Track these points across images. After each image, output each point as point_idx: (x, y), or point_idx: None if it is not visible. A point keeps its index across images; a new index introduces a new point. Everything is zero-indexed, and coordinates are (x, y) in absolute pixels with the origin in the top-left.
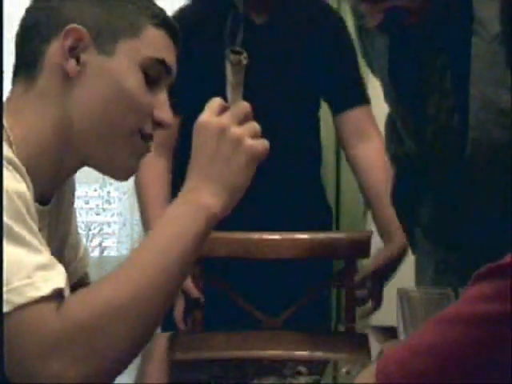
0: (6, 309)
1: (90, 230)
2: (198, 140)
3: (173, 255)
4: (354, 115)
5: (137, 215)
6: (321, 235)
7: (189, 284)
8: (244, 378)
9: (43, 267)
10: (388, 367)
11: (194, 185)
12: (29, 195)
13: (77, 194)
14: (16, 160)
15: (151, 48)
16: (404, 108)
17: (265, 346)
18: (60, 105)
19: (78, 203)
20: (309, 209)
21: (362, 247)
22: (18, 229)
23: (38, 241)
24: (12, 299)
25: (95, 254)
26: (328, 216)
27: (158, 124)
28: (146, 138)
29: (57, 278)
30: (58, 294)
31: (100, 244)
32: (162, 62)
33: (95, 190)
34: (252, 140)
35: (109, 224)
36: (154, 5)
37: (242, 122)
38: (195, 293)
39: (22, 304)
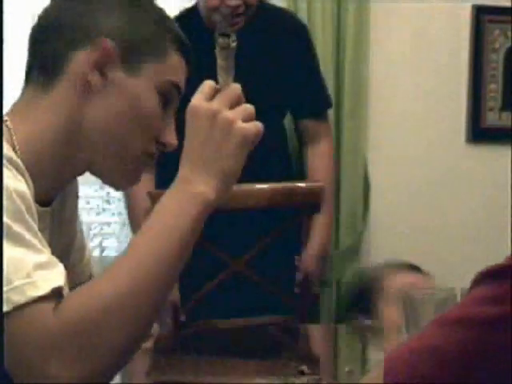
0: (5, 308)
1: (90, 229)
2: (190, 126)
3: (168, 246)
4: (308, 123)
5: None
6: (279, 185)
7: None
8: (245, 377)
9: (43, 266)
10: (395, 368)
11: (186, 173)
12: (29, 194)
13: None
14: (17, 159)
15: (172, 73)
16: None
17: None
18: (74, 113)
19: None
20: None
21: (315, 196)
22: (17, 228)
23: (37, 240)
24: (12, 298)
25: (95, 253)
26: None
27: (163, 145)
28: (149, 155)
29: (56, 276)
30: (57, 293)
31: (100, 244)
32: (178, 86)
33: (95, 191)
34: (244, 123)
35: (109, 224)
36: (175, 26)
37: (233, 105)
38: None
39: (21, 303)
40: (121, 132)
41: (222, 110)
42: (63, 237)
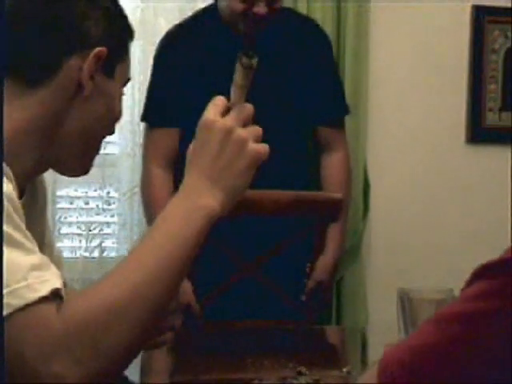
0: (5, 312)
1: (89, 230)
2: (201, 138)
3: (171, 254)
4: (325, 131)
5: (136, 216)
6: (302, 193)
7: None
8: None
9: (38, 268)
10: (390, 367)
11: (194, 183)
12: (15, 195)
13: (77, 194)
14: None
15: (129, 69)
16: None
17: None
18: (59, 113)
19: (77, 204)
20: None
21: (335, 206)
22: (8, 230)
23: (28, 240)
24: (10, 302)
25: (95, 254)
26: None
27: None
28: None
29: (52, 278)
30: (55, 295)
31: (100, 244)
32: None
33: (95, 191)
34: (254, 144)
35: (108, 224)
36: (129, 21)
37: (245, 124)
38: (196, 311)
39: (20, 306)
40: (96, 130)
41: (236, 127)
42: (35, 233)
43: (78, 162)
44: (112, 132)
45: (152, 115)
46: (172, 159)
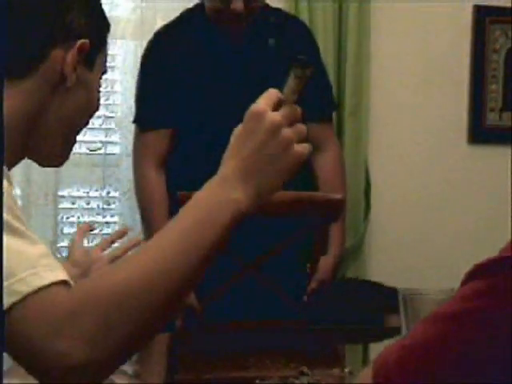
0: (13, 299)
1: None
2: (248, 126)
3: (193, 240)
4: (315, 127)
5: (136, 216)
6: (304, 193)
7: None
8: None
9: (45, 256)
10: (385, 366)
11: (229, 174)
12: (11, 189)
13: (77, 194)
14: None
15: (106, 61)
16: None
17: None
18: (42, 104)
19: (78, 203)
20: None
21: (336, 206)
22: (14, 222)
23: (30, 232)
24: (20, 289)
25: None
26: None
27: None
28: None
29: (59, 268)
30: (65, 282)
31: None
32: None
33: (96, 191)
34: (298, 146)
35: (109, 224)
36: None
37: (292, 123)
38: (197, 311)
39: (30, 292)
40: (75, 121)
41: (285, 125)
42: None
43: (56, 153)
44: (87, 123)
45: (143, 118)
46: (164, 159)
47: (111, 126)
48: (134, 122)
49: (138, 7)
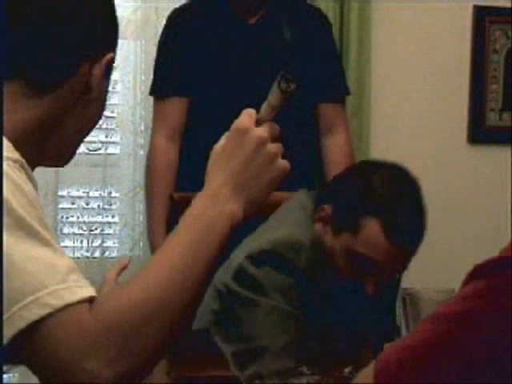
0: (43, 312)
1: (91, 230)
2: (233, 142)
3: (198, 259)
4: (328, 108)
5: (137, 216)
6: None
7: None
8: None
9: (73, 271)
10: (386, 367)
11: (220, 188)
12: (31, 186)
13: (78, 194)
14: (21, 159)
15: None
16: None
17: None
18: (63, 116)
19: (79, 204)
20: None
21: None
22: (45, 233)
23: (54, 239)
24: (52, 302)
25: (96, 254)
26: None
27: None
28: None
29: (87, 284)
30: (91, 299)
31: (101, 245)
32: None
33: (96, 191)
34: (282, 160)
35: (110, 225)
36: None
37: (274, 140)
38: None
39: (61, 307)
40: (89, 129)
41: (269, 140)
42: None
43: (63, 156)
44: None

» Try it:
In the listing above, find the line with "10: (388, 367)" and the line with "29: (57, 278)", then reproduce both and every line between them exactly.

» Result for this task:
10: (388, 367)
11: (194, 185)
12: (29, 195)
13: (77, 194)
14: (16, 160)
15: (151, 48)
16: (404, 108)
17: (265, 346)
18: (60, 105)
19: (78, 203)
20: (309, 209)
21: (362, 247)
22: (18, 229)
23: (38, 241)
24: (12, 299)
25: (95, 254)
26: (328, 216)
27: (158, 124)
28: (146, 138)
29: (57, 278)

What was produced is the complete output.